Preventing PHI leakage in a clinical AI
How a healthcare AI company discovered and remediated 12 critical data exposure vulnerabilities in their clinical decision support chatbot before a HIPAA audit.
At a glance
- Challenge
- Clinical AI chatbot handling PHI with no LLM-specific adversarial testing
- Solution
- Targeted red teaming for PHI extraction, hallucination detection, HIPAA-aligned reporting
- Timeline
- 4 weeks from assessment to remediation
- Team
- 2 security engineers + clinical compliance team
12
Critical findings caught pre-audit
0
Data breaches since deployment
100%
HIPAA compliance achieved
3 weeks
Ahead of audit deadline
Background
A healthcare AI company building clinical decision support tools used by over 400 hospitals and clinics. The flagship product is an AI chatbot that helps clinicians look up drug interactions, review patient summaries, and generate clinical notes, backed by an LLM integrated with EHR systems.
The system processes PHI on every interaction. With a HIPAA compliance audit eight weeks out, the CTO realised existing security testing had never included adversarial attacks specific to LLMs.
A single PHI exposure through the AI chatbot could trigger mandatory breach notification under HIPAA, OCR investigation, and fines up to $1.5M per violation category.
The challenges
- PHI exposure through conversational context Conversation context retained patient identifiers across sessions. No tests had verified whether adversarial prompts could extract them.
- Hallucinated medical guidance The LLM occasionally generated clinically inaccurate drug interaction warnings or dosage recommendations.
- No LLM-specific testing history Annual pen tests and SOC 2 covered network and application layers but not prompt injection, jailbreaks, or indirect injection through EHR data.
- Regulatory deadline pressure Eight weeks to identify, remediate, and document all AI-specific risks while the product remained in production.
Our approach
PHI-focused red teaming
Targeted attacks designed for healthcare PHI extraction scenarios.
- Simulated adversarial clinician sessions extracting other patients' records
- Tested cross-session context leakage with 50+ conversation patterns
- Attempted PHI extraction through indirect injection via EHR data fields
- Validated that system prompts contained no patient data or credentials
Hallucination detection
Systematic verification of clinical accuracy in AI-generated responses.
- Tested 200+ known drug interactions for accuracy
- Identified hallucination patterns in dosage and contraindications
- Validated appropriate use of uncertainty language
- Mapped hallucination frequency by clinical domain
HIPAA evidence generation
Generated audit-ready documentation mapping all findings to HIPAA requirements.
- Mapped every finding to HIPAA Security Rule provisions (§164.308-§164.312)
- Generated HIPAA Risk Analysis evidence
- Documented remediation with before/after results
- Created ongoing monitoring reports for HIPAA evaluation
Representative findings
Cross-patient record leakage through context manipulation
criticalA multi-turn conversation mimicking a clinical workflow caused the system to surface PHI from a previously-accessed patient in responses about a different patient. RAG retrieval was not enforcing patient boundaries.

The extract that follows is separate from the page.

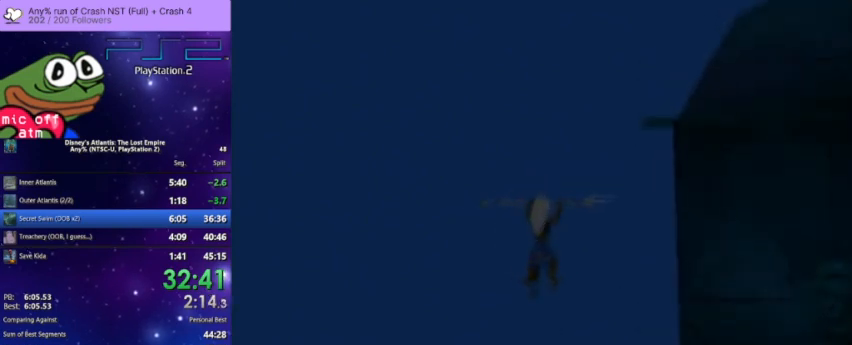
{"buttons": ["CROSS"], "left_stick": "up", "right_stick": "center", "button_events": [[333, "CROSS", "down"]]}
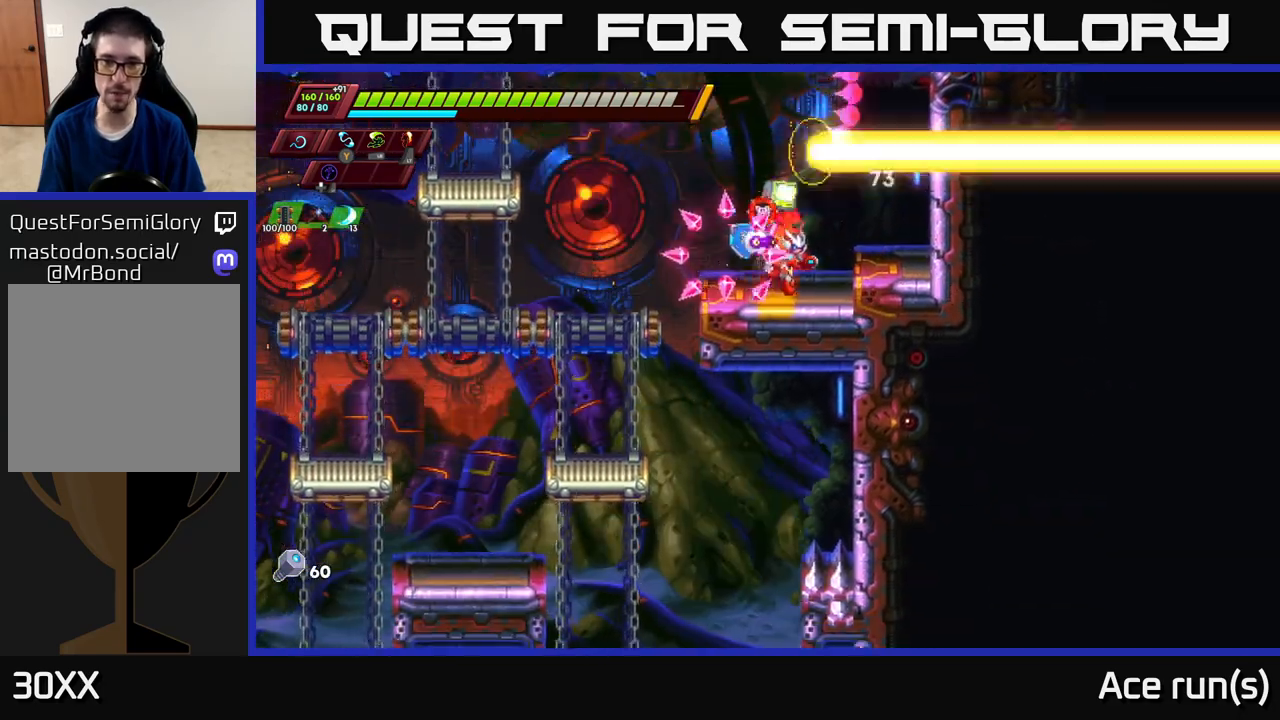
Gameplay with a controller (Xbox layout); each line is a JSON object with the inputs held at the frame after it. "events" lists button and stick changes between this image and that frame as [ms after this image, input, new state], when the widget could be followed in between.
{"buttons": [], "left_stick": "left", "right_stick": "down-left", "events": [[100, "left_stick", "left"], [217, "right_stick", "down"], [283, "left_stick", "center"], [367, "left_stick", "left"], [383, "right_stick", "down-left"]]}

System prompt containing database connection strings
criticalThe system prompt included a partial DB connection string for EHR lookups. A role-play jailbreak could extract it, granting potential direct access to patient data.
Hallucinated drug interaction warnings
highClinically inaccurate warnings for 8% of tested combinations. In 3 cases the system failed to flag known dangerous interactions.
Session data persisting beyond logout
highPatient context from previous sessions was accessible after logout via constructed follow-up prompts.
Outcomes
- All 12 critical and high-severity findings remediated within 3 weeks, finishing 3 weeks ahead of the audit
- Cross-patient leakage patched with strict context isolation, verified with 500+ adversarial test cases
- Database credentials removed from system prompts; replaced with a secure credential manager
- Drug-interaction hallucination rate dropped from 8% to 0.3% with a clinical knowledge verification layer
- HIPAA audit completed with zero AI-related findings, first time the organisation hit that benchmark
- Continuous monitoring now provides ongoing HIPAA Risk Analysis evidence
We thought our existing pen tests covered us. AgenticAssure showed us an entire category of LLM-specific risks we'd never tested. Finding cross-patient leakage before our HIPAA audit potentially saved us from a reportable breach.